**Exercise:**
Pick up the column about fixing a Fiat 500 door handle where it stops, and keep writing it.

**Source text:**
<<<<
Talking Motors: Getting right people in to do a proper job

A broken Fiat 500 door hinge
A broken Fiat 500 door hinge

There’s an element of self-satisfaction in getting a job done yourself.

And the feeling is turned-up a notch when it’s a job you haven’t done before.

Simple to follow instructions

Simple to follow instructions

Getting that feeling is often an uncomfortable journey involving contorting yourself into impossible positions while trying to hold three screws, a screwdriver and a torch and feeling about for fiddly clips or wires. And these are always out of sight and the kind of not-quite-out-of-reach as in you can just about feel them but not grip them.

And a dodgy Fiat 500 door handle recently presented me with one of these opportunities.

I had it all planned out after doing a bit of research that showed me it was a piece of hinge, and not the whole door handle, which was at fault.

Without wanting to bore too much, but these details are essential for the proper understanding of the problem, there is a little rubber seal behind the door handle which lets water through in tiny amounts.
>>>>
**Collected data entries:**
<<<<
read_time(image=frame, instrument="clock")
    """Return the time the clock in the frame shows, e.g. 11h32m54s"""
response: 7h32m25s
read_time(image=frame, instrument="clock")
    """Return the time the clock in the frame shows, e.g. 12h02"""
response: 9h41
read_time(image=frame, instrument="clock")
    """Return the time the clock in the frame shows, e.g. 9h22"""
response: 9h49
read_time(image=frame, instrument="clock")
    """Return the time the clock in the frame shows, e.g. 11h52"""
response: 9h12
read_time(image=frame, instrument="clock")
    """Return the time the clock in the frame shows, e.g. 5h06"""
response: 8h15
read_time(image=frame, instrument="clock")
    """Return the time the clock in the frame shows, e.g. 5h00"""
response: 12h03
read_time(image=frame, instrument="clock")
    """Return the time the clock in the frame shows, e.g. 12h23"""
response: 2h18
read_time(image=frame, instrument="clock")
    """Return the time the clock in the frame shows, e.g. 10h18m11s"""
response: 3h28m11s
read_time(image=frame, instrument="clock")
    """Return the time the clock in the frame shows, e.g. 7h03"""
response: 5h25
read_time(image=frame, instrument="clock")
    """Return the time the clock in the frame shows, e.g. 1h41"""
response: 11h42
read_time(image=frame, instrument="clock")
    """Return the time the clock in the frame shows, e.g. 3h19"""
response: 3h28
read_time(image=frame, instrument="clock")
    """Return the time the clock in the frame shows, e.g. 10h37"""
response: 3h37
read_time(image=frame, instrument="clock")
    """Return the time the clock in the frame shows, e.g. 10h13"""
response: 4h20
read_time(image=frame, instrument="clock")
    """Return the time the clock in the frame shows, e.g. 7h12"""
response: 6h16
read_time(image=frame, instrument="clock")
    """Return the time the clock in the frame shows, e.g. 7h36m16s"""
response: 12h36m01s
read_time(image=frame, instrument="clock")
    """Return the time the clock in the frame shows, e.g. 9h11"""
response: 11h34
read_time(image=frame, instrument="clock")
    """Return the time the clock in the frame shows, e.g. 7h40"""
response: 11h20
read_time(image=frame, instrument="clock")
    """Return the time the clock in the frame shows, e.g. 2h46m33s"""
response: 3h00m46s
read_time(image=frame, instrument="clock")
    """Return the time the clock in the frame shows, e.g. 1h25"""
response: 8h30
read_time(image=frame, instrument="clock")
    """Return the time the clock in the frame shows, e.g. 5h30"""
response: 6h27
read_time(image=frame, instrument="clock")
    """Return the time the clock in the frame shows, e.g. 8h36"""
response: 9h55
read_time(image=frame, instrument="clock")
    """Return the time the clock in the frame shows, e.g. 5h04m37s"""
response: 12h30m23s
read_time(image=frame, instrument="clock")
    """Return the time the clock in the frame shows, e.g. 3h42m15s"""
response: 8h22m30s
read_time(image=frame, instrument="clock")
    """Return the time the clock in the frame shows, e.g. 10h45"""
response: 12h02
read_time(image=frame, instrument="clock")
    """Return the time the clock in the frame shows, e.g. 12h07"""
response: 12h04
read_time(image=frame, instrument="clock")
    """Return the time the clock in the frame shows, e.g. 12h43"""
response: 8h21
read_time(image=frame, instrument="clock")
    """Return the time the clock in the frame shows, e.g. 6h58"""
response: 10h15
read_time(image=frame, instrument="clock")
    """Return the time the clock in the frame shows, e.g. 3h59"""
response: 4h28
>>>>
**Answer to the exercise:**
This rusts a tiny hinge and then the handle, when pulled with force by a careful lady owner who is carrying two arm-loads of shopping already, comes away from the door.

At first this problem is purely cosmetic but if left unattended to it will eventually come off. And it’s apparently quite a common one for Fiat 500 owners to have to deal with.

“Don’t ring the garage,” I said. “I will buy the part and fit it myself – it will save us a fortune and then we can use what we’ve saved to buy fun things like alcohol and burgers.”

In my head it was perfect. I would buy a new hinge (a genuine Fiat part costing £6, no less) print off the instructions of how to fit it and triumphantly do the job to a shower of man points and praise.

I was even going to film the job being done so that this article about how great I am could be accompanied with a step-by-step video for readers in similar peril.

I did the first two things on the list. I ordered the part and printed off the instructions.

But it was when I read a few forums on the subject I stalled.

I was still sure I could do the work – honestly I was – but with all the removal of trim and shiny plastic bits, I wondered if it was worth risking it on a car that wasn’t my own.

If it were my name on the paperwork, I’d have dove straight in, but I wasn’t risking doing any damage to a car that’s not mine.

The part lay in its jiffy bag on the kitchen table for a month or so, maybe longer depending on who you ask.

And then someone posted on the forum saying they’d scratched their door.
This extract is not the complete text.